This study indicates that preservation of the CRISPR array in C. jejuni is strongly associated with the risk of developing GBS. In addition, the probability of developing GBS following C. jejuni infection increases significantly with the CRISPR array length. Moreover, we found the Campylobacter bacteriophage DA10 is targeted by the CRISPR-Cas system of the majority of C. jejuni strains with a preserved CRISPR array. Moreover, this study identified 38 novel CTs and 20 novel spacer sequences in the CRISPR array, and demonstrates that GBS-related C. jejuni strains contain unique CT patterns compared to enteritis- and healthy control-related strains.
The type II CRISPR-Cas system has previously been reported to be involved in endogenous gene expression and gene regulation, respond to envelope stress and regulate other physiological processes in bacteria 25,35. The ability of the Cas9 endonuclease to regulate the virulence genes of bacteria containing the type II CRISPR-Cas system were described in experimental studies of C. jejuni 15,36, Francisella novicida 37 and Neisseria meningitides 38. C. jejuni strains harbouring the Cas9 gene were found to be more virulent than strains that do not harbour Cas9 or contain a degenerated Cas9 gene 15. Recently, Dugar et al. reported that C. jejuni Cas9 can regulate gene expression by targeting endogenous mRNA 39. However, the relationship between CRISPR array preservation and bacterial virulence or pathogenesis had not previously been assessed. This study provides the first evidence that preservation of the CRISPR array in C. jejuni is associated with the development of GBS, which suggests a preserved CRISPR array may contribute to virulence or immunogenicity by controlling the expression of bacterial genes that increase the risk of developing GBS.
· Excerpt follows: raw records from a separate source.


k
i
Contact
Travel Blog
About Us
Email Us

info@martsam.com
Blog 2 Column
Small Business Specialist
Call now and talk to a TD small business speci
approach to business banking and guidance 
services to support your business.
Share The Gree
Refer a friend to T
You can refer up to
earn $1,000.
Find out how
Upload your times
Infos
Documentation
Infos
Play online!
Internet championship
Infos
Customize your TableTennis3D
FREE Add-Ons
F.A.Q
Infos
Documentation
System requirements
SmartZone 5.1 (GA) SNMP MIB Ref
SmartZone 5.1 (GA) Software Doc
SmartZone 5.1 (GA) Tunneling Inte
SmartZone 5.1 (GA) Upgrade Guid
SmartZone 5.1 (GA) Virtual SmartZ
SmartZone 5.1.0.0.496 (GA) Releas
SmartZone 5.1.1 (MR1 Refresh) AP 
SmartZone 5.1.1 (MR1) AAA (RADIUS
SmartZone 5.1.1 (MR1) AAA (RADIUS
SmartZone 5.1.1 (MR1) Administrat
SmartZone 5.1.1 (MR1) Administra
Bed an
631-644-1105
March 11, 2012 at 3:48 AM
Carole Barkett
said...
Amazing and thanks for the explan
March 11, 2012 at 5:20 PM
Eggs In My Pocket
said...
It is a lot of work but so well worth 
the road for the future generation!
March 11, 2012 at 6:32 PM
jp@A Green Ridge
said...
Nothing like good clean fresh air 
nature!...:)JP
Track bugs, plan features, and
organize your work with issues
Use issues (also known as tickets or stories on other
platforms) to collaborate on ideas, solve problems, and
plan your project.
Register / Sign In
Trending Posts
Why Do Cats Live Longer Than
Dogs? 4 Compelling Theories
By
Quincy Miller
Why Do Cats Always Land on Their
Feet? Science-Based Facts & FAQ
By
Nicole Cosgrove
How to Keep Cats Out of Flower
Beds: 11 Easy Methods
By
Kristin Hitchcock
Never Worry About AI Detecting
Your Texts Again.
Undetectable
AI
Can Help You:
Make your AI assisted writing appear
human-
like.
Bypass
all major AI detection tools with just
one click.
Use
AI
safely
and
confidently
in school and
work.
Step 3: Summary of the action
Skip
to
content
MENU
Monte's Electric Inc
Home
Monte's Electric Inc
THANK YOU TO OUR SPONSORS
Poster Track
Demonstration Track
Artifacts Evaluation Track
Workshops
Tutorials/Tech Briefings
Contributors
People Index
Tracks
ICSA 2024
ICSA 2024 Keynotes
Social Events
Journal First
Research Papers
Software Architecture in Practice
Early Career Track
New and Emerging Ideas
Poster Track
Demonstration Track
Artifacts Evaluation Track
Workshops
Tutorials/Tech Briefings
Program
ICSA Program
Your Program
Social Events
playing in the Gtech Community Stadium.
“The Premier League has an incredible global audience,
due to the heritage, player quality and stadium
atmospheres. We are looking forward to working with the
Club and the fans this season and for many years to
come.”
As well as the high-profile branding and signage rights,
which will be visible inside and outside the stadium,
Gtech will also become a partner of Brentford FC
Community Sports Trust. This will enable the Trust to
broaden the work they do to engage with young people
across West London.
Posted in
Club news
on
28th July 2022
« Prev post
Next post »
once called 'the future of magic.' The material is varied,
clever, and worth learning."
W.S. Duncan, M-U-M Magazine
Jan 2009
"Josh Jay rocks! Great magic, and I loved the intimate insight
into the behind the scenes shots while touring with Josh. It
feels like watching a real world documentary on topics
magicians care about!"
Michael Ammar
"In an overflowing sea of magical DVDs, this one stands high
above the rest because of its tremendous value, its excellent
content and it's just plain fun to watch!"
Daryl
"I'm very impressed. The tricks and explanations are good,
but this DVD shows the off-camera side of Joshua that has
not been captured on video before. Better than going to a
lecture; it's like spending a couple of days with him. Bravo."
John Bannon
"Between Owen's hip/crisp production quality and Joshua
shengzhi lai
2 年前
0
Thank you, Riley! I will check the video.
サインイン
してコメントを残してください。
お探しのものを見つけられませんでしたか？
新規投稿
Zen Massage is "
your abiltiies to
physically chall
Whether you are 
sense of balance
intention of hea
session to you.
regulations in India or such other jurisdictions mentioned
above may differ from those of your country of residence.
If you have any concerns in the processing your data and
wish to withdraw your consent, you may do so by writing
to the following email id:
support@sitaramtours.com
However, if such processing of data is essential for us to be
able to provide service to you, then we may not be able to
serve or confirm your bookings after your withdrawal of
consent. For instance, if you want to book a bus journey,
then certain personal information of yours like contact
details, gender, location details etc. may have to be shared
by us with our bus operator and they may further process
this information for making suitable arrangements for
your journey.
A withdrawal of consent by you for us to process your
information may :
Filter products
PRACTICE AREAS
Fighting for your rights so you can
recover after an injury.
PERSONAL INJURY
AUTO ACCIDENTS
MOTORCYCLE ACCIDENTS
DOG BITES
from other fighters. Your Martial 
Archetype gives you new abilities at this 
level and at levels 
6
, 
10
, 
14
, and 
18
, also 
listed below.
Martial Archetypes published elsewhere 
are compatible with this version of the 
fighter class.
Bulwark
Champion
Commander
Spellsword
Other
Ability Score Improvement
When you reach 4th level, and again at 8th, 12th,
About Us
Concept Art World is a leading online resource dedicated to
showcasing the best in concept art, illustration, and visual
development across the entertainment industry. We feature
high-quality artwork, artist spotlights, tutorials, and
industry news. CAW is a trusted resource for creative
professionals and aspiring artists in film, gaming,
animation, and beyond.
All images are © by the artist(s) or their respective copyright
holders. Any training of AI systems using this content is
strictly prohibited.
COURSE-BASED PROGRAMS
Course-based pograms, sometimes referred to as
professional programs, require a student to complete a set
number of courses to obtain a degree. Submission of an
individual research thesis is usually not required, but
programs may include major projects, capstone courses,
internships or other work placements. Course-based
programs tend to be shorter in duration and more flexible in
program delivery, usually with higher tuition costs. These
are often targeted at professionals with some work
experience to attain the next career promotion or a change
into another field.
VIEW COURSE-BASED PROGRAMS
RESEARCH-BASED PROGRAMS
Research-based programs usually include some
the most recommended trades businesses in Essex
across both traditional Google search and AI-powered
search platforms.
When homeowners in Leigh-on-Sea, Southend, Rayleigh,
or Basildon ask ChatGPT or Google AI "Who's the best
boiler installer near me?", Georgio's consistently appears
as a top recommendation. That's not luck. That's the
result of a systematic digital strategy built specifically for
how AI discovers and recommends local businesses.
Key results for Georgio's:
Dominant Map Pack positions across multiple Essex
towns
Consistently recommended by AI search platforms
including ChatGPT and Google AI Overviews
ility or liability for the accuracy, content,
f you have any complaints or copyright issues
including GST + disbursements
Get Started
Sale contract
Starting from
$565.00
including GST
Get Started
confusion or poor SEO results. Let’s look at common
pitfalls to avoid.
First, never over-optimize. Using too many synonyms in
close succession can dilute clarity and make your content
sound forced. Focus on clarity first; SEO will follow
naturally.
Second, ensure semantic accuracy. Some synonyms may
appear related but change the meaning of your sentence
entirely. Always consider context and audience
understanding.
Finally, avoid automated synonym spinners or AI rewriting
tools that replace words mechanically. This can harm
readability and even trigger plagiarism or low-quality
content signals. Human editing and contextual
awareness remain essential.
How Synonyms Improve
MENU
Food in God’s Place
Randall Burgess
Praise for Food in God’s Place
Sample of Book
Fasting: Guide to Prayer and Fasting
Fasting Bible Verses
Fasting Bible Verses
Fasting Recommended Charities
The CRISPR array length depends on the number of spacers acquired by the bacteria (Fig. 4). In this study, we observed longer C. jejuni CRISPR arrays were associated with a higher probability of developing GBS. This observation can potentially be explained by the findings of Martynov et al., who reported that bacteria maintain the optimum numbers of spacers to gain an evolutionary benefit 40. Additionally, Levin’s mathematical model predicted that a preserved CRISPR array provides a competitive advantage to bacteria by facilitating long-term co-evolutionary arms races between phage and bacteria 41. This study supports the mathematical prediction that bacteria prefer to maintain an optimum CRISPR array length.
We also confirmed that CRISPR array-based typing had more discriminatory power and sensitivity than PCR-based subtyping due to the highly polymorphic CRISPR arrays of enteritis- and healthy control-related C. jejuni strains; thus, CRISPR array-based typing may represent a superior genotyping method 42. CRISPR-based genotyping of C. jejuni 28,42−44 and other bacteria were previously reported 45–47. Cardenas et al. and Yeh et al. found CRISPR typing of C. jejuni had sufficient discriminatory power (SID) to be considered a useful genotyping method 28,44. Our study provides additional evidence to suggest that CRISPR typing could represent a useful molecular detection tool for epidemiological source identification during outbreaks of GBS or C. jejuni-induced enteritis.
A major part of the genome of the recently discovered Campylobacter phage DA10 was found to be attacked by the C. jejuni CRISPR array 48,49. Similarly, most of our CRISPR array-containing C. jejuni strains acquired spacers from the Campylobacter phage DA10.
This study has several limitations. Even though we used PCR-based CRISPR typing, the discriminatory power of CRISPR typing was not compared with traditional genotyping or serotyping methods such as pulsed-field gel electrophoresis (PFGE), multilocus sequence typing (MLST) or flaA serotyping. Additionally, the sample size was relatively small and the significance of the association between C. jejuni CRISPR array preservation and the development of GBS needs to be verified by an experimental study.
Overall, this study reveals that preservation of the CRISPR array in C. jejuni may provide an additional evolutionary benefit during the immunopathogenesis of GBS, which establishes a link between CRISPR array preservation and the risk of disease development. Further studies of larger, multicentric cohorts and genomic analysis of the entire C. jejuni CRISPR-Cas system using an experimental study design are required to confirm the role of the C. jejuni CRISPR array in bacterial virulence and the pathogenesis of GBS.